- [DOCUMENT PASSAGE]
************
The clad layer 22 can reflect a wavelength converted light emitted in the phosphor layer 21 that is excited by a part of the laser excitation light and can also reflect another part of the laser light that is not excited by the phosphor layer 21, by using the inner surface thereof. Accordingly, the clad layer can move a mixture light including the wavelength converted light and the other part of the laser light toward the top surface of the phosphor layer 21.

The clad layer 22 can be formed of a metallic layer, and the metallic layer can be made of a metal having a high reflectivity such as a silver, aluminum and the like, which is formed by a vapor deposition method. The clad layer 22 can also be formed of a white reflective layer such as titanic oxide, zinc oxide and the like dispersed in a binder which can be formed in a thin film by a coating method.

The optical lens 40 can be formed as a projector lens and the like, which can be used to provide a favorable light distribution pattern and which can be used with a wavelength converted light emitted from the top surface of the phosphor layer 21. If the wavelength converted light emitted from the top surface of the phosphor layer 21 has a favorable light distribution pattern such that it is a match for a particular usage, the semiconductor light source apparatus does not necessarily need to be provided with the optical lens 40.

In this case, the top surface of the phosphor layer 21 can include at least one of a planar surface, a convex surface and a concave surface, and therefore can be formed as a light-emitting surface of the semiconductor light source apparatus using the at least one of the planar surface, the convex surface and the concave surface so as to provide the favorable light distribution pattern.
************
- [SUPPLIED RECORDS]

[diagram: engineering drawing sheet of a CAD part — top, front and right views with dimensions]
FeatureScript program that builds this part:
************
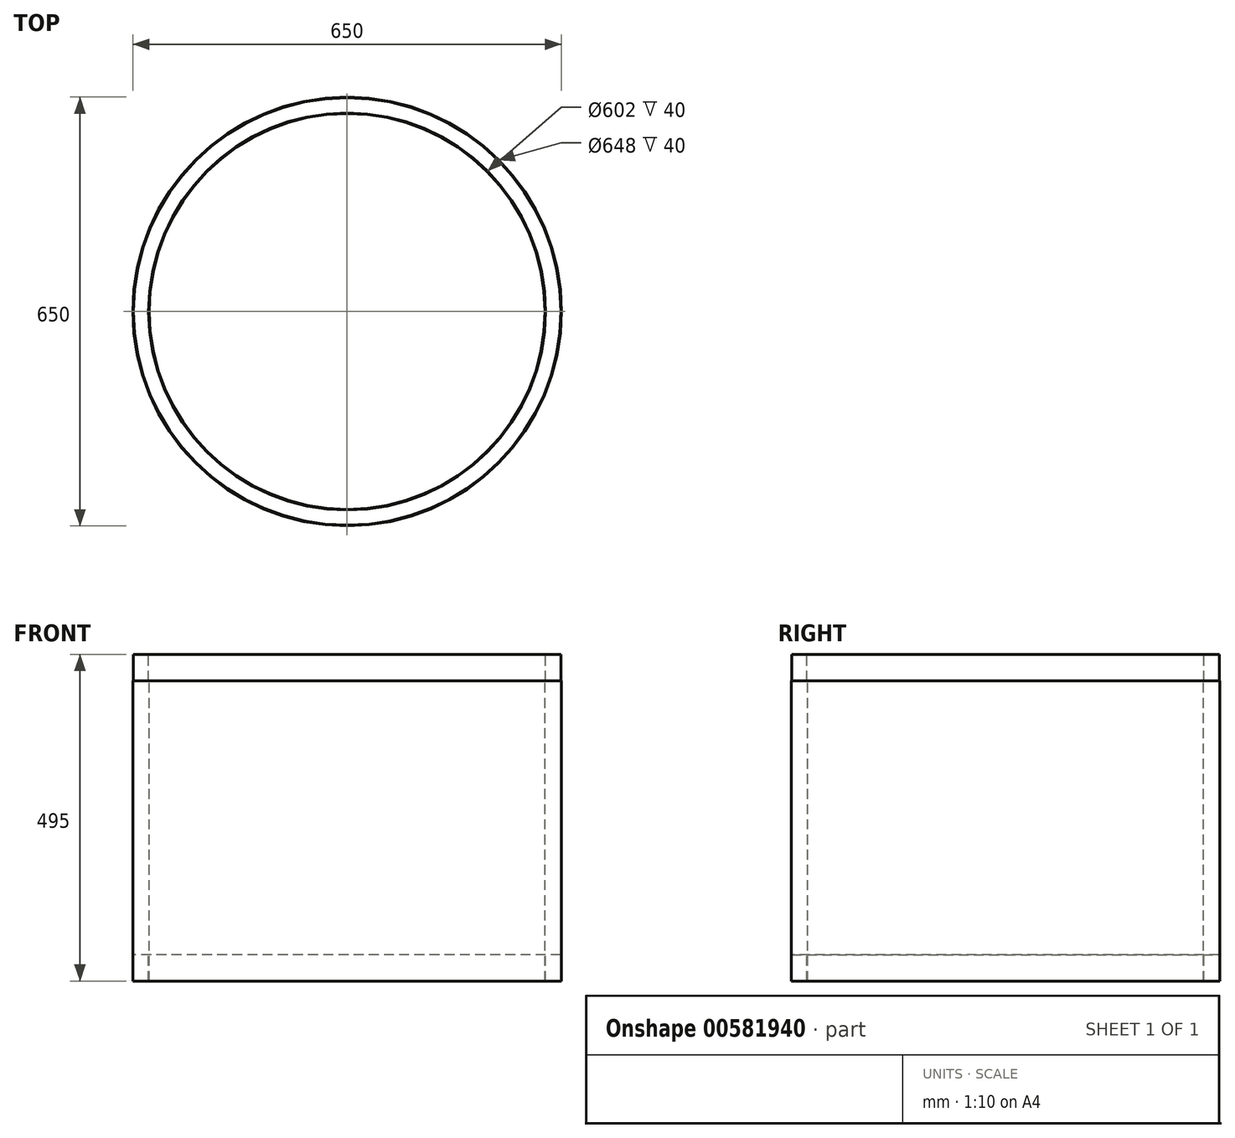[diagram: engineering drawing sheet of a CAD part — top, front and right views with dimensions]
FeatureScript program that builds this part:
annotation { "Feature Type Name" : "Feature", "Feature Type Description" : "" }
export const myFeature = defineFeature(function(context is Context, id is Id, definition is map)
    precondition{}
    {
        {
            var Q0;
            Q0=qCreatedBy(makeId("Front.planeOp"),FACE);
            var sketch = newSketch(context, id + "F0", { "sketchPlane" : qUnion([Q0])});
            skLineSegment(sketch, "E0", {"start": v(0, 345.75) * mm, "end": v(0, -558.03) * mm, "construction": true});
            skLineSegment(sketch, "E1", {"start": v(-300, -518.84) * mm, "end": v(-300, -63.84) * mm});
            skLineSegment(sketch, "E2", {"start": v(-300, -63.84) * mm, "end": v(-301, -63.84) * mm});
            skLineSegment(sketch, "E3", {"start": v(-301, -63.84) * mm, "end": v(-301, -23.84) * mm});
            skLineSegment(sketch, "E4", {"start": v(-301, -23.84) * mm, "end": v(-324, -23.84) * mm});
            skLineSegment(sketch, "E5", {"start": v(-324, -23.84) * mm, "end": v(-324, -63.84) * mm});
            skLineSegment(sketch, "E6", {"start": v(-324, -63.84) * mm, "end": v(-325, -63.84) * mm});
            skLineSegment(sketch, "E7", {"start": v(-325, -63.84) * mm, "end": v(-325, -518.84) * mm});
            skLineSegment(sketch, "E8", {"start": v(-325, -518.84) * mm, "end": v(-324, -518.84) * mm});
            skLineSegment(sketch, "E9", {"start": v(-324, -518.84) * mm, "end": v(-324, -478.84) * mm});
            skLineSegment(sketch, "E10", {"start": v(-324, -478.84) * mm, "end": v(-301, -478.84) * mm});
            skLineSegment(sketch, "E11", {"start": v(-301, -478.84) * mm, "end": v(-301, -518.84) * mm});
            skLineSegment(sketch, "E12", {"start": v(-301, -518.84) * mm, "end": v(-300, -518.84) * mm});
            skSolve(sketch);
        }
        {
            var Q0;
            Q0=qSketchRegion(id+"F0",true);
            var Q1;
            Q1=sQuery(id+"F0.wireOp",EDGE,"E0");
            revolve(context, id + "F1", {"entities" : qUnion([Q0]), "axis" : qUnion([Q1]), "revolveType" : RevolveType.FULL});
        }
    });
************
- [COMPLETE THE FOLLOWING]
(1) Using the passage on the semiconductor light source apparatus, explain in one to three sentences why the apparatus might be built without the optical lens 40.
(2) According to the passage on the semiconductor light source apparatus, which metals are named as options for a metallic clad layer 22?

- [SET OF ANSWERS]
(1) The optical lens 40 is not necessarily needed if the wavelength converted light emitted from the top surface of the phosphor layer 21 already has a favorable light distribution pattern that matches a particular usage. The top surface can serve as the light-emitting surface by including at least one of a planar, convex or concave surface that provides that pattern.

(2) Silver and aluminum, highly reflective metals formed by vapor deposition.